Alıntı metin:
++++++

Öncelikle bizim ülkede sanatın bir yeri olmadığını
düşünüyorum.. Birçok Avm’de, üniversitelerde, farklı ekonomik düzeylerin olduğu
bölgelerde fotoğraf sergisi yaptım. Çok fazla saygısız insanla muhattap oldum
kendi ülkemde. Afrika, Hindistan gibi ülkelerde insanlar levis kot, lacoste
gömlek, nike ayakkabı giymiyorlar ama daha saygılılar. Bizim insanımız da
gücünü kıyafet ve cebindeki paradan aldığı için hala hayata at gözlüğüyle bakıyor.
Bunu şöyle bir örnekle izah etmeye çalışayım. Atlar 360 derece her yeri
görebilirler. Bu nedenle yarış atları için at gözlüğü geliştirilmiştir. At
gözlüğü yarış atlarının sağa sola,arkaya bakmasını yani, dikkatinin dağılmasını
önlemek amacıyla takılır. İşte insan da hayata at gözlüğüyle değil,at gözüyle bakmalıdır.
Sanat, gösteriş bizim ülkede. Çok zengin aileler gelir, çok pahalı bir resim
tablosunu alır. Amaç, o tablonun çok güzel olması değil çok pahalı olmasıdır,
güç gösterisidir. En iyi ve en pahalıya sahip olma isteğidir. Nietzsche’nin şu cümlesi
duygularıma tercüman oldu: “İki temel sorunu var insanlığın. Adaletsizlik ve
anlamsızlık. Birine karşı hukuku bulduk, diğerine karşı sanatı. Ama insanlar
hukuka ulaşamadı. Ve sanat insanlara. ” Bir süre düşündüm bu cümleyi.

++++++

Ham veri:
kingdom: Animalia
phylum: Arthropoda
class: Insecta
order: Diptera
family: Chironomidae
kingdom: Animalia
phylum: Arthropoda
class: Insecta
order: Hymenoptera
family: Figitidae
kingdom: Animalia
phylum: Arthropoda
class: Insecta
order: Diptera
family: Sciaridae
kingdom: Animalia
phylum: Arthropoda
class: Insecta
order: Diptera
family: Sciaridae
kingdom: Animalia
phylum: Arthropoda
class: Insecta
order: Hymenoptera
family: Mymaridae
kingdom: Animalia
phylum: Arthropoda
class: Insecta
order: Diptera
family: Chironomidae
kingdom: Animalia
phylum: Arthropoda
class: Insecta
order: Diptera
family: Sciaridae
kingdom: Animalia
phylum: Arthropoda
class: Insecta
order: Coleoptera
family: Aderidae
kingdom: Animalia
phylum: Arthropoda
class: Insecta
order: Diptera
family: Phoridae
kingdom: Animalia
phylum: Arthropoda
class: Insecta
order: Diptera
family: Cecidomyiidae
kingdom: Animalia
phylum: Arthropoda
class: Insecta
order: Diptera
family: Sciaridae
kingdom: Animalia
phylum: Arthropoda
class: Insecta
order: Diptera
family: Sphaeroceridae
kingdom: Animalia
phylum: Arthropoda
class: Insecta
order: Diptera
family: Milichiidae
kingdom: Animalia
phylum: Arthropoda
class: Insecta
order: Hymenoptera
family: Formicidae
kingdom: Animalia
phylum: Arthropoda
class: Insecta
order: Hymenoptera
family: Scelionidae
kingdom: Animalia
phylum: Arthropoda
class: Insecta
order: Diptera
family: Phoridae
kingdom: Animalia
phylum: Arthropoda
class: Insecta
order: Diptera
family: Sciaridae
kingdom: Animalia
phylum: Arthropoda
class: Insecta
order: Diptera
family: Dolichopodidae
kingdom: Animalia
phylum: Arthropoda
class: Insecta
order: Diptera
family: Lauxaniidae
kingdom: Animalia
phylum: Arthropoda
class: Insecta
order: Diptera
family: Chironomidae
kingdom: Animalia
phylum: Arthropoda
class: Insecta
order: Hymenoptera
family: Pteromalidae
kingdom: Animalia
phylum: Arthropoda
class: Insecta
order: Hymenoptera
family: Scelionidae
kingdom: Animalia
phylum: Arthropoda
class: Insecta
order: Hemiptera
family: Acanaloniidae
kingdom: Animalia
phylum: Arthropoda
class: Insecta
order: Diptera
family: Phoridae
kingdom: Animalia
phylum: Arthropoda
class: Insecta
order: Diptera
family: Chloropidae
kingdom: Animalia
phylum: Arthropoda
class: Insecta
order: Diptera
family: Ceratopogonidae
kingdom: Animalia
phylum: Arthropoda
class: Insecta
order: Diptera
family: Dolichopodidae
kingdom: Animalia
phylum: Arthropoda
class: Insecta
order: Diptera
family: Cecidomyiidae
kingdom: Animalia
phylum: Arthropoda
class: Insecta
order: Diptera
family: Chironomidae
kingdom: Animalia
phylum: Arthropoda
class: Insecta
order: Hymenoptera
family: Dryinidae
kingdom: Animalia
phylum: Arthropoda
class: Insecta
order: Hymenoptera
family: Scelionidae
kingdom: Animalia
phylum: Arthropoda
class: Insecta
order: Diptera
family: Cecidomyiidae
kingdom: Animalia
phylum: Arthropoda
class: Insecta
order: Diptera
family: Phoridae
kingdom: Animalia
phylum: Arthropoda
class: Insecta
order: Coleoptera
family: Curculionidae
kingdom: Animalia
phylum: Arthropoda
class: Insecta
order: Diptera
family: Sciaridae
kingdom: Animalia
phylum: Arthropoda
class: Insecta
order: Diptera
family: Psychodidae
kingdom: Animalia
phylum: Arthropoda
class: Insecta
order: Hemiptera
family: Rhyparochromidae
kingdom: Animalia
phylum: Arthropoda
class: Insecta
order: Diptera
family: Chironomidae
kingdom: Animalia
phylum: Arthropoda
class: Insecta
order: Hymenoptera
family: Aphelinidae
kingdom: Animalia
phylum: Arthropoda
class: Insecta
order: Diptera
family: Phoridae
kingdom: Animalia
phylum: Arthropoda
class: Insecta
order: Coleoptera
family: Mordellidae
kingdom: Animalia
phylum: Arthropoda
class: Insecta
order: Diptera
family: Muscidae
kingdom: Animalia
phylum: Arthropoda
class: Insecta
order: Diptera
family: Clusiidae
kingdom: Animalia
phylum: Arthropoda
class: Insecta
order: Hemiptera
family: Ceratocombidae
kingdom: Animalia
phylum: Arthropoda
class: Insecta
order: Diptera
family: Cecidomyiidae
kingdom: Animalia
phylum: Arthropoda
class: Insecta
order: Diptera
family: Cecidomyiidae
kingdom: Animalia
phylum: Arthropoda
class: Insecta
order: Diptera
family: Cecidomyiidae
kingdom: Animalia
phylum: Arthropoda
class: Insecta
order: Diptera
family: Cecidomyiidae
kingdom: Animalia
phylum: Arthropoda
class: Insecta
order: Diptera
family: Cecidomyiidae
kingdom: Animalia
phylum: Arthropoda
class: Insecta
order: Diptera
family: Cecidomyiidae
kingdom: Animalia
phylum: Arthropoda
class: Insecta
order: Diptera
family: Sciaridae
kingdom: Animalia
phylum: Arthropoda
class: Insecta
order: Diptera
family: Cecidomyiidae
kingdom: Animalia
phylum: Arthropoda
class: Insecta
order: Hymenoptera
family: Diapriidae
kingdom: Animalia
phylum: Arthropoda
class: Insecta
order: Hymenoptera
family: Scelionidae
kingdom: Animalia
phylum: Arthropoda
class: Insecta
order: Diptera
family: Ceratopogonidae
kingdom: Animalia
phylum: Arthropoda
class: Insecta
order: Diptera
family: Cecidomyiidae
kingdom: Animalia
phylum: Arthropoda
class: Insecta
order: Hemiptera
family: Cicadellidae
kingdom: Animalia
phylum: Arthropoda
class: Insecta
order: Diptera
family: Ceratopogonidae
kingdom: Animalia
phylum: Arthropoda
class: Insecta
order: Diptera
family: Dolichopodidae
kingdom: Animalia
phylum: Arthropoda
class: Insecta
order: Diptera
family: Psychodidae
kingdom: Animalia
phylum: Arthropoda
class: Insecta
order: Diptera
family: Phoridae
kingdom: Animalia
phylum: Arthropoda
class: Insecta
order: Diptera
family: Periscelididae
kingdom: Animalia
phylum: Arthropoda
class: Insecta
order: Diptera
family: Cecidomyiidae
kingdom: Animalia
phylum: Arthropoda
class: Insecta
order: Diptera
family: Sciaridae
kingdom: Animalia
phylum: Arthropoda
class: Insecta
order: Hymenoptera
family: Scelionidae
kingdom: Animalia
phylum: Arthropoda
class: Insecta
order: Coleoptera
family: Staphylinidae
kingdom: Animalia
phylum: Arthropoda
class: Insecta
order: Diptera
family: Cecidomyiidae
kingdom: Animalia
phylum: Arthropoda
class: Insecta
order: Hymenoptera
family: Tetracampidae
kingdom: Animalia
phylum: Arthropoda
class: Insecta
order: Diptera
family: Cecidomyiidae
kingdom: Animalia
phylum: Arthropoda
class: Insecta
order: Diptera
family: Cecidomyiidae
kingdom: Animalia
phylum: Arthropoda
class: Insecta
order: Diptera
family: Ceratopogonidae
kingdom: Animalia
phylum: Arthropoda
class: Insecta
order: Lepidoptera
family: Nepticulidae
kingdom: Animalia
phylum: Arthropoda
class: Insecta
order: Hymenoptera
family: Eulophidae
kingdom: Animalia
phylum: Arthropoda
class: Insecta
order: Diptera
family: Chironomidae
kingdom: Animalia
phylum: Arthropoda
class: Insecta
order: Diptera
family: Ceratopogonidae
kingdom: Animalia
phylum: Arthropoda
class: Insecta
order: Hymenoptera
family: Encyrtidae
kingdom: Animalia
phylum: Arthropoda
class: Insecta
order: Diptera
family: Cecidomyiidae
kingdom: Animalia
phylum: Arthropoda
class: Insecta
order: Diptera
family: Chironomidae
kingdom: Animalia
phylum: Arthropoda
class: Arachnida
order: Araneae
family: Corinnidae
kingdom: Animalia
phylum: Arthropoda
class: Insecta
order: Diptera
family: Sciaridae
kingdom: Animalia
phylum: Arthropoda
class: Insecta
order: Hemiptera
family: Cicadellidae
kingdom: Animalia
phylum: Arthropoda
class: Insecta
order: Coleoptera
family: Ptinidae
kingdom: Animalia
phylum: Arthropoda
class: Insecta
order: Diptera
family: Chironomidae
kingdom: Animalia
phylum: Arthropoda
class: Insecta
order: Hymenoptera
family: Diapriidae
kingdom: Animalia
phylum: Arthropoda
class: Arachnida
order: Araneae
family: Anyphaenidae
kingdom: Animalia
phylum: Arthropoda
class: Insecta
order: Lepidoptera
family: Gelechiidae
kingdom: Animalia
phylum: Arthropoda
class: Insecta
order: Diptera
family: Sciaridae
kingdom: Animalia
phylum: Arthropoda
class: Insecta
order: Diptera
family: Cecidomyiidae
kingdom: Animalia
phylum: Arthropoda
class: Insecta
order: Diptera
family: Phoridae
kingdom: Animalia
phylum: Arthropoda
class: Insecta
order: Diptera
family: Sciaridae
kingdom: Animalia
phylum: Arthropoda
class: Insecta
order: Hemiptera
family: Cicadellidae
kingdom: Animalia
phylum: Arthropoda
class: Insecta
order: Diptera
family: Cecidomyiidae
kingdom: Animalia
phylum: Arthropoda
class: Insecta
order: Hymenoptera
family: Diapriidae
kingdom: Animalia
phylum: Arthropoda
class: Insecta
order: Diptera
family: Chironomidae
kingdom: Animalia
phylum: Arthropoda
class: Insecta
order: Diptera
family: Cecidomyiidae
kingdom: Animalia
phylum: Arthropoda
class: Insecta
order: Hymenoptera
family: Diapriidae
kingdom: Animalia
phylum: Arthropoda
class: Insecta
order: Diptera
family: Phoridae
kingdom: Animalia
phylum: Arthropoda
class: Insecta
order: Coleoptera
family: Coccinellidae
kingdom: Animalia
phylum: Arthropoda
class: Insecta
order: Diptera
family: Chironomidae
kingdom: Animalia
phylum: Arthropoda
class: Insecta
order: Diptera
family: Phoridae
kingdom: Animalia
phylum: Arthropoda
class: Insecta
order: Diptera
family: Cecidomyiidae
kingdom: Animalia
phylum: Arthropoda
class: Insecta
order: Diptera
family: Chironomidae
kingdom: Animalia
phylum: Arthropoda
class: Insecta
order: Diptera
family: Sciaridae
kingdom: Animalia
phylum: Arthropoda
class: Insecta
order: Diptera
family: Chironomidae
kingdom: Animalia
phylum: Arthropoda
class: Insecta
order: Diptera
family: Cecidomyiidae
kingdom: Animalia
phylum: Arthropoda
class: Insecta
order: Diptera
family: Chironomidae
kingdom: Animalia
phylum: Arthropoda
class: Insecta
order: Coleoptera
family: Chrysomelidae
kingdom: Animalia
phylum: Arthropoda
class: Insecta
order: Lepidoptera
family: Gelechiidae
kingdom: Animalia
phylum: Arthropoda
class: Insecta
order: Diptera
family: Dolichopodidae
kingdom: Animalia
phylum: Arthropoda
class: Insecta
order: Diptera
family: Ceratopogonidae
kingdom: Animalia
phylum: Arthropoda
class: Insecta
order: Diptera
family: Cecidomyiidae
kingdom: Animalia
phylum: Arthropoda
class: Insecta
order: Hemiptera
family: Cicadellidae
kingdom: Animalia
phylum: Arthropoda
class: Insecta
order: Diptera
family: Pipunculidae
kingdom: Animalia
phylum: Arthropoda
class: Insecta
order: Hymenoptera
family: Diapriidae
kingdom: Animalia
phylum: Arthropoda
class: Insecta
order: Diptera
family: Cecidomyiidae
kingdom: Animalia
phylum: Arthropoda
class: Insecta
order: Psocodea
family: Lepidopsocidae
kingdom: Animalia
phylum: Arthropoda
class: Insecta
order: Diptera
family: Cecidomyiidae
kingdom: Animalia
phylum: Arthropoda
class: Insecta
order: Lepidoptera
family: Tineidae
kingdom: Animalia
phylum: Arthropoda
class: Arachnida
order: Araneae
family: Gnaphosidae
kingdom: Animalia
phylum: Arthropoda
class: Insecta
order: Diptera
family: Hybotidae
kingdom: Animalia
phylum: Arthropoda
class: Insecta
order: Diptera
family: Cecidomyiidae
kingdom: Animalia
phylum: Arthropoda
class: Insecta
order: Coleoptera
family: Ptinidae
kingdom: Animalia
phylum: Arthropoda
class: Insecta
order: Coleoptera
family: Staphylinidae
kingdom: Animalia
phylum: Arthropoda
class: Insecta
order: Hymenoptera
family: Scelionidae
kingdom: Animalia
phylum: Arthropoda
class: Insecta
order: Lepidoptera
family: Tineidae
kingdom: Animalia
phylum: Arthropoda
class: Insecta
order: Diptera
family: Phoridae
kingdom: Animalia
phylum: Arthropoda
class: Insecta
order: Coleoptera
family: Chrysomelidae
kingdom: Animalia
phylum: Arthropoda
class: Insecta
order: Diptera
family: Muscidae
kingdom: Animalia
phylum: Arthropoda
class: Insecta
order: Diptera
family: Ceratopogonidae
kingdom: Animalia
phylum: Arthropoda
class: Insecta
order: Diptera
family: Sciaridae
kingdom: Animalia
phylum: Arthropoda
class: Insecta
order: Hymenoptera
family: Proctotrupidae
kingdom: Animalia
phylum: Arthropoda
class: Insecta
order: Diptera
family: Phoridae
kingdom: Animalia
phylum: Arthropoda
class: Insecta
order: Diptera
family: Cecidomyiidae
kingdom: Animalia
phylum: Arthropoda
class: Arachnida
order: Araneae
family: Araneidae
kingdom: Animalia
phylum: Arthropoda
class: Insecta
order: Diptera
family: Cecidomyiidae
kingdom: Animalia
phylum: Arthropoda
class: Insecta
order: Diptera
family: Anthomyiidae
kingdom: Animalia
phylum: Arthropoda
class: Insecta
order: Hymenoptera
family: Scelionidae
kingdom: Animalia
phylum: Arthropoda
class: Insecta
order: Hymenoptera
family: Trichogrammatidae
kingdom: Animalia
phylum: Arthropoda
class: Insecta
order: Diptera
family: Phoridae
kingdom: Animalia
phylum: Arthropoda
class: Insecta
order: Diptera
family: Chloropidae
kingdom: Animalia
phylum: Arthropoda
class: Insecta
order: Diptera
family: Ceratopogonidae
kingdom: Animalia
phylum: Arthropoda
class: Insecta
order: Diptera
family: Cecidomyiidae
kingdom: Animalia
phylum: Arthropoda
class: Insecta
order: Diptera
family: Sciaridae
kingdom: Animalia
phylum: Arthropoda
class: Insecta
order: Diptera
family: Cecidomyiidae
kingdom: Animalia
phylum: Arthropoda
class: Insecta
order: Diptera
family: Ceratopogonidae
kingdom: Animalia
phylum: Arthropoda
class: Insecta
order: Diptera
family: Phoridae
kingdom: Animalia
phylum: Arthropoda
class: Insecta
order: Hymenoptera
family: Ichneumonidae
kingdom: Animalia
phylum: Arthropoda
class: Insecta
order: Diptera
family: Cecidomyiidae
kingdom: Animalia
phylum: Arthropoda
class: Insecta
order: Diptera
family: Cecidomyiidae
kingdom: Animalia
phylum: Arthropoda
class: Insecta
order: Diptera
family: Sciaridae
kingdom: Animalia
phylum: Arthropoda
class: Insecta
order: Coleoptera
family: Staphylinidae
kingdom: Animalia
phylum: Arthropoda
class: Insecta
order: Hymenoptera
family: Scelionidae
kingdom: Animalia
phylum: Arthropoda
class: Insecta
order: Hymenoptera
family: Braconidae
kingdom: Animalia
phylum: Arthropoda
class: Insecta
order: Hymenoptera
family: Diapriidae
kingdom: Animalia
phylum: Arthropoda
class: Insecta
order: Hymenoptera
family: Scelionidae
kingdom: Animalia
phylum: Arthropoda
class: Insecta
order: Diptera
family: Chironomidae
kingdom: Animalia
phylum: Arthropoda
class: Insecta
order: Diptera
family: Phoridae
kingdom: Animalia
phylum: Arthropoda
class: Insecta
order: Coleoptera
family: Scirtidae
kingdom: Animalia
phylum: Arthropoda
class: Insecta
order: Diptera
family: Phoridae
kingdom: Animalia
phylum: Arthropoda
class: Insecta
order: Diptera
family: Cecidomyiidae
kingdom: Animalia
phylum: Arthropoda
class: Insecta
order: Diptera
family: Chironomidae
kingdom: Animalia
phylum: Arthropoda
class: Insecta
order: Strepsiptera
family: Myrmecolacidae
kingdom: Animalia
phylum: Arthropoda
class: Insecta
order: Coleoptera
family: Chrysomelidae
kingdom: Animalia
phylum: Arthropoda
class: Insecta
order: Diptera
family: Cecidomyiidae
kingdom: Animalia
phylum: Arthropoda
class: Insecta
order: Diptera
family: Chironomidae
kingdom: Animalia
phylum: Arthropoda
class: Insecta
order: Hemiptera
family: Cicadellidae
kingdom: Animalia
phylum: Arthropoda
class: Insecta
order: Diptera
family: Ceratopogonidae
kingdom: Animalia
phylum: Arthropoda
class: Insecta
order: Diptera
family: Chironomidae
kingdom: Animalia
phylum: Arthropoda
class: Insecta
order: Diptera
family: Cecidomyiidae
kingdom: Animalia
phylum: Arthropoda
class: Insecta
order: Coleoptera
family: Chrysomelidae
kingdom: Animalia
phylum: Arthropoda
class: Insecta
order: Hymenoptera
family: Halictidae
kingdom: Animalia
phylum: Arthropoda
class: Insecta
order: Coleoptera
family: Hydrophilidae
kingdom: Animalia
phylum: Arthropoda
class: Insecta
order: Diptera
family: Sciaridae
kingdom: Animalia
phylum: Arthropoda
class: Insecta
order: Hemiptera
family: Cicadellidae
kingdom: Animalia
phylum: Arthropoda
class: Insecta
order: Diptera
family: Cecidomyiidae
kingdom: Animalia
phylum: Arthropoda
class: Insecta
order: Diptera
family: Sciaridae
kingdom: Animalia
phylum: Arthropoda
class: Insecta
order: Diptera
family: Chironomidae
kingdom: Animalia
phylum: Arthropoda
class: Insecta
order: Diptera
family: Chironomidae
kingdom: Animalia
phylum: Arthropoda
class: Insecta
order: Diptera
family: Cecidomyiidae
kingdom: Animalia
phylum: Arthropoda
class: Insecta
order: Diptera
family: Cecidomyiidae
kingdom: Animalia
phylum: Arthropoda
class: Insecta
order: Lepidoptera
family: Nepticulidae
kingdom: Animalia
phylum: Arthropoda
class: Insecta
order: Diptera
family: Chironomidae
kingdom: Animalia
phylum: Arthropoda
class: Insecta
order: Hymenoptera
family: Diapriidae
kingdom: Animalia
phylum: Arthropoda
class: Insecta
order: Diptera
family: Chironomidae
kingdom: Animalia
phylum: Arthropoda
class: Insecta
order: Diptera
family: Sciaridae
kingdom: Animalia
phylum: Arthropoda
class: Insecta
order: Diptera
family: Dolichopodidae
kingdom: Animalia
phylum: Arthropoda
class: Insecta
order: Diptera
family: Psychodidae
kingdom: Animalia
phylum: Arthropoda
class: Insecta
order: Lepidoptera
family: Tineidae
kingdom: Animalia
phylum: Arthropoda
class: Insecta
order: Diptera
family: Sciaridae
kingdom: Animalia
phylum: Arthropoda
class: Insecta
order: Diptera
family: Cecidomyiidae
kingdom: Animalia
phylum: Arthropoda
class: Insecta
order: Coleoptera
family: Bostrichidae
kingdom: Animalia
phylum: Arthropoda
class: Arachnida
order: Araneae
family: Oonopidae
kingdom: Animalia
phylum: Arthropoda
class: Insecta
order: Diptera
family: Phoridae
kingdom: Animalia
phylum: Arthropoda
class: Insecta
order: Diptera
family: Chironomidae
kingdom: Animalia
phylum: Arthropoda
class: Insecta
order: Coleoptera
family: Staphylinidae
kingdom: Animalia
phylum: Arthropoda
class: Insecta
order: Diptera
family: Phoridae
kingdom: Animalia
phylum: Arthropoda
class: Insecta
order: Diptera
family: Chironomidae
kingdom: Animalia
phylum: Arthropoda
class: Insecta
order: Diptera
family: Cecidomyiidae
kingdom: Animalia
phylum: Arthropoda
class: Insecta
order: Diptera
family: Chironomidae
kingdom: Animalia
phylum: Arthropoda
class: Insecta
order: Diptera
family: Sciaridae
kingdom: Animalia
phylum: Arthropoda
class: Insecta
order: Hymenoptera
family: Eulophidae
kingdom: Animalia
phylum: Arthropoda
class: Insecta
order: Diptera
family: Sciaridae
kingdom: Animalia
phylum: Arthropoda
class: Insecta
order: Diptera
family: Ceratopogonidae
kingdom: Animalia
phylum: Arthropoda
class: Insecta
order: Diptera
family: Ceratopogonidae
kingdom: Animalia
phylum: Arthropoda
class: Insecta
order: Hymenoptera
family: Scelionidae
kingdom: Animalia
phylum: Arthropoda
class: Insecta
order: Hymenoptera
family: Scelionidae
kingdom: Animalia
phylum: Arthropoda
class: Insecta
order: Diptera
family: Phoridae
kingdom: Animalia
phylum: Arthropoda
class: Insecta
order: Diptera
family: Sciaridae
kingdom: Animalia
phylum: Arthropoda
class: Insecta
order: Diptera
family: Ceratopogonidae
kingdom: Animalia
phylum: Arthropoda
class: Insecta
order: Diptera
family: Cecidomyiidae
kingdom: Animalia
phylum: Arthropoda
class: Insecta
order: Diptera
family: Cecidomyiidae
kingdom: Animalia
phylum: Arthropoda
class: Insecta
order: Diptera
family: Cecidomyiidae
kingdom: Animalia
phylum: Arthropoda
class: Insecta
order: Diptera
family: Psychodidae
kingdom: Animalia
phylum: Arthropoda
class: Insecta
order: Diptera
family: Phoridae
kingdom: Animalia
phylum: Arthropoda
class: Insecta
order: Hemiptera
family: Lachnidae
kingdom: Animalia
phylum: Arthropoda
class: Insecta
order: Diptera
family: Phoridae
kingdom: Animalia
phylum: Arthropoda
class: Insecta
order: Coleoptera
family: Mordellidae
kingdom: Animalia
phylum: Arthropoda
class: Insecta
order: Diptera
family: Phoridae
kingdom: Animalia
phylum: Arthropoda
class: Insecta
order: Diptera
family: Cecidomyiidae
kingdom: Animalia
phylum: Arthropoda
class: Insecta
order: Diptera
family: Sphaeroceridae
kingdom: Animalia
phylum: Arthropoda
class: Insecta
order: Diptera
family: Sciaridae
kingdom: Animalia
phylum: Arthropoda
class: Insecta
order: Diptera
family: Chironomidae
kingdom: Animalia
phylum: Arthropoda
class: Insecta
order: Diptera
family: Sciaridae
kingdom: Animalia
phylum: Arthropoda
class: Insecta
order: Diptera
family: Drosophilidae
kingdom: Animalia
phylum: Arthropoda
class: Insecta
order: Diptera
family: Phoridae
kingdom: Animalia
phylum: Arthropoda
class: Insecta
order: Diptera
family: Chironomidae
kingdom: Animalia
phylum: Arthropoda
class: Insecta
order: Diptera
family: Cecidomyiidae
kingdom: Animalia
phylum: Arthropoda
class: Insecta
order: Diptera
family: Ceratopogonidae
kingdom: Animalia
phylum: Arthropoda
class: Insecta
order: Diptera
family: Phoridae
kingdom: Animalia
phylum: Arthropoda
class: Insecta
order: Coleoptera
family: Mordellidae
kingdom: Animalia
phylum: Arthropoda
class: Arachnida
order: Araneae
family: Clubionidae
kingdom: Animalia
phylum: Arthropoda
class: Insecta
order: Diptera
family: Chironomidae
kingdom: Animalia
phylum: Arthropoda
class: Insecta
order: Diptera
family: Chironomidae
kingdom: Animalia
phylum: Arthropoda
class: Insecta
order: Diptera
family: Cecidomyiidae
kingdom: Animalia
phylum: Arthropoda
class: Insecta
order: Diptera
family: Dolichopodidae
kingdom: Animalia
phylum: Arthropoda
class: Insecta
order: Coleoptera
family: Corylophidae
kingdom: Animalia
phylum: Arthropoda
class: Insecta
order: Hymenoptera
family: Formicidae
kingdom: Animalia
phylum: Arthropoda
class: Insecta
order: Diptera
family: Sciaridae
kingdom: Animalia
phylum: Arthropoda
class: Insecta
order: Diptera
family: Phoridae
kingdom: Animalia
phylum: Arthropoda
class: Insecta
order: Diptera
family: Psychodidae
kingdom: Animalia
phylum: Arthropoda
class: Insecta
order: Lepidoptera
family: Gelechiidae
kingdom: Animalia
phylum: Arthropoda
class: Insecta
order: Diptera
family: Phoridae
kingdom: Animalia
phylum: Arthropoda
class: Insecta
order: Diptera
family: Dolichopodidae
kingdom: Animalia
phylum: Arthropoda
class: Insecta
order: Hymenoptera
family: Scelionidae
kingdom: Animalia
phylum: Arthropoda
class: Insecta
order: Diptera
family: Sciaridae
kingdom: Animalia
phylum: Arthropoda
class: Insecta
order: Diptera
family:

++++++

Görev A:
Sanat üzerine alıntı metne göre yarış atlarına at gözlüğü hangi amaçla takılır?
Görev B:
Sanat üzerine alıntı metni lütfen bıraktığı yerden sürdürün.

Doğru cevap A:
Sağa sola ve arkaya bakmalarını, yani dikkatlerinin dağılmasını önlemek için takılır.

Doğru cevap B:
Adaletsizlik mi? Diz boyu... Ya sanat? Anlamsızlığına devam edecek gibi... O
halde, becerebildiklerimizden başlamak belki de en iyisi…
* Fotoğraflar
tarihi belleğimizi oluşturuyor. Ara Güler‘in yazar ve sanatçı
portreleri, foto muhabiri olarak yaptığı işler, değişen İstanbul’u belgelediği
fotoğrafları mesela.. Bu tarihi köprüyü
oluşturan başka Türk takip ettiğin fotoğraf sanatçısı var mı?
Tabiki de
var; Coşkun ARAL, Rıza ÖZEL, Mustafa SEVEN… Bunlar çok sevdiğim
fotoğrafçılardır, kendilerine has tarzları var.
* Kevin
Carter’in 1994 Pulitzer ödülü aldığı Akbaba
ve küçük kız fotoğrafı da baya tartışma konusu olmuştu (etik mi, değil mi
diye). Sence fotoğrafçının nesnesiyle etkileşimi nasıl olmalı?
Her
fotoğrafçı, o fotoğraf karesini çekmek isterdi. Bir olayı anlatıyor, savaşı,
yaşamla mücadeleyi… Burası tamam. Ama herkesin öncelikle bir karakteri,bir
tavrı, bir sınırı olmalı ve bu sınır temelimizde insan olmamız var. Dünyanın en
iyi fotoğrafını çekip bir insan hayatını kurtaramıyorsan, değil Pulitzer, bi
ülkeyi size bağışlasalar ne fayda... Yani öncelik insan hayatı, daha sonra
fotoğraf olmalıydı.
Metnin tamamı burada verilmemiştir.